Nossa vez chegou, então pegamos nossos sorvetes e nos sentamos. Ele era muito bom nisso, em escolher lugares bonitos. Imaginei-o levando garotas para lá, loiras, morenas, altas, baixas…

Felizmente, fui interrompido pelo próprio Verne, que deve ter entendido no que eu pensava, já que foi logo falando:

― Eu nunca trouxe ninguém aqui, você é o primeiro. Mas eu vinha aqui antes, sozinho. Não tem fila e é bem mais barato, acho que compensa.

Eu ri.

― Não estou preocupado, Verne. ― falei ― Mentira, eu 'tô sim.

Ele olhou pela janela do estabelecimento, provavelmente para ter certeza de que ninguém nos observava, e colocou sua mão sobre a minha.

Estava quente e áspera como um lençol em uma noite de verão. Dava para ouvir Verde respirando lentamente. Nossos olhos se cruzaram e ele se afastou o mais rápido que se pode fazer isso, sem parecer estranho.

―Você vai querer mais alguma coisa, Gordon?

―Ah, não precisa pagar, eu trouxe dinheiro.

―Você sabe que eu nunca ia te deixar pagar.

E foi para o caixa. Fiquei parado esperando ele voltar. Verne andava rebolando. E ele tinha uma retaguarda bem admirável, tenho de admitir.

Saímos e fomos caminhando sem o objetivo de chegar a algum lugar específico. Eu tinha uma tentação enorme gritando em minha mente para que segurasse a mão dele, mas, ao invés disso, continuamos andando com as mãos nos bolsos. Nossos cotovelos se tocavam levemente em alguns momentos.

Não falamos uma palavra por bastante tempo. Os únicos barulhos para se escutar eram os dos nossos passos e o de alguns passarinhos cantando em algum lugar distante, enquanto eu ia descobrindo mais ruas naquela cidade ainda nova para mim, pelo visto.

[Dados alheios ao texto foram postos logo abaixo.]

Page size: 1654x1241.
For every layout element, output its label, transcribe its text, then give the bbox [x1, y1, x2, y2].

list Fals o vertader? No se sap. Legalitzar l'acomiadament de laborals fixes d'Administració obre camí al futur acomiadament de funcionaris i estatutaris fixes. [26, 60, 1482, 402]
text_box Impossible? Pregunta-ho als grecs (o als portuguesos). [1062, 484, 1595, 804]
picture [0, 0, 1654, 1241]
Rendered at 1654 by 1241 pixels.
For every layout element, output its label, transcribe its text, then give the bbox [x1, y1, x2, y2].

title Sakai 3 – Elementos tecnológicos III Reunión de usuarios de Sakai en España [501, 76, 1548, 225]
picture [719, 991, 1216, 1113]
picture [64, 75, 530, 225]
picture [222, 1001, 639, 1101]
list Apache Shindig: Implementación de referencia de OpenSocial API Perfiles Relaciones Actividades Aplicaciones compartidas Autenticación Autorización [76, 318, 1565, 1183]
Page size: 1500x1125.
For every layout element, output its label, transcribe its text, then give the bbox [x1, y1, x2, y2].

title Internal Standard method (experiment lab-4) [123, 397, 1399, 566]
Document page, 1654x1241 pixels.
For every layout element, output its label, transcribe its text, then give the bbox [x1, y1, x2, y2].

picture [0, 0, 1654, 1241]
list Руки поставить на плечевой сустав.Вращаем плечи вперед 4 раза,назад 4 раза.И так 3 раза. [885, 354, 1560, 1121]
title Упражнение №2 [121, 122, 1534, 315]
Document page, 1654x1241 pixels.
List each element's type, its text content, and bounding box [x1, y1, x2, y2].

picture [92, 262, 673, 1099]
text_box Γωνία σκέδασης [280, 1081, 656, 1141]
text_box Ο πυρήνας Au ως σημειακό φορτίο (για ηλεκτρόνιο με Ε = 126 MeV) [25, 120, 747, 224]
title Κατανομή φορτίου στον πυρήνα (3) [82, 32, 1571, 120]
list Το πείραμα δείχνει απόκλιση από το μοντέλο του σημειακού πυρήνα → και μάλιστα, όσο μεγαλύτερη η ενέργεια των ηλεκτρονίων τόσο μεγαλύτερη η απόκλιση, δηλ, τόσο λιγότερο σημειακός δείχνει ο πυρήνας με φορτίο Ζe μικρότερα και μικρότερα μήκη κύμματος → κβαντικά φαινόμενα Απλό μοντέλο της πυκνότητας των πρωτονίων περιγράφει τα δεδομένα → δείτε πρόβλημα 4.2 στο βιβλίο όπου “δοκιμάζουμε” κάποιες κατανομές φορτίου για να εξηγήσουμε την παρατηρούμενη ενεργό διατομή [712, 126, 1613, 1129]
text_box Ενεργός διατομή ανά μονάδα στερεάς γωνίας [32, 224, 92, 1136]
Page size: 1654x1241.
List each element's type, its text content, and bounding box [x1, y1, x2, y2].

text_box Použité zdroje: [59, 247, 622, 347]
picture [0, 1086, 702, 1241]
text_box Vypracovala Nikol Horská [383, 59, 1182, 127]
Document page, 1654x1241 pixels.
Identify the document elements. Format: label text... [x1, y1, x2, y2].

De alguma forma, fomos parar na porta de uma escola de ensino fundamental. Como era feriado, estava fechada. Tinha uma escada do lado de fora, onde nos sentamos.

Ele agora cheirava a sorvete de menta e o suor já havia secado. Tamborilava os dedos no degrau. Ninguém passava ali. Éramos só nos dois.

― Verne, o que nós somos? — Finalmente o questionei.

Ele me olhou direto nos olhos.

― Eu ia te perguntar a mesma coisa.

Sorri.

― Sabe, eu estudava aqui quando era mais novo. ― Verne falou. ― Era bem legal, os professores eram gentis e as crianças eram felizes. Foi aqui e que comecei a ser chamado de Verde. Achei que talvez você quisesse conhecer.

― Parece divertido.

Senti uma gota cair no meu ombro. Estava chovendo.

― É melhor eu te levar para casa.

Comecei a rir.

― Verne, você não trouxe seu carro.

Ele riu também.

― Ah é. — ele disse pensativo e se levantou — Tanto faz, vem logo. Para que lado fica a sua casa?

x.x.x

Verne e eu acabamos chegando em casa, eventualmente. Já era noite e Less estava no sofá vendo algum programa aleatório enquanto comia macarrão desses de copo. Nossos pais não estavam em casa pelo visto, pois a meu pai não gostava que ela comesse aquele tipo de coisa, que ela comprava escondido.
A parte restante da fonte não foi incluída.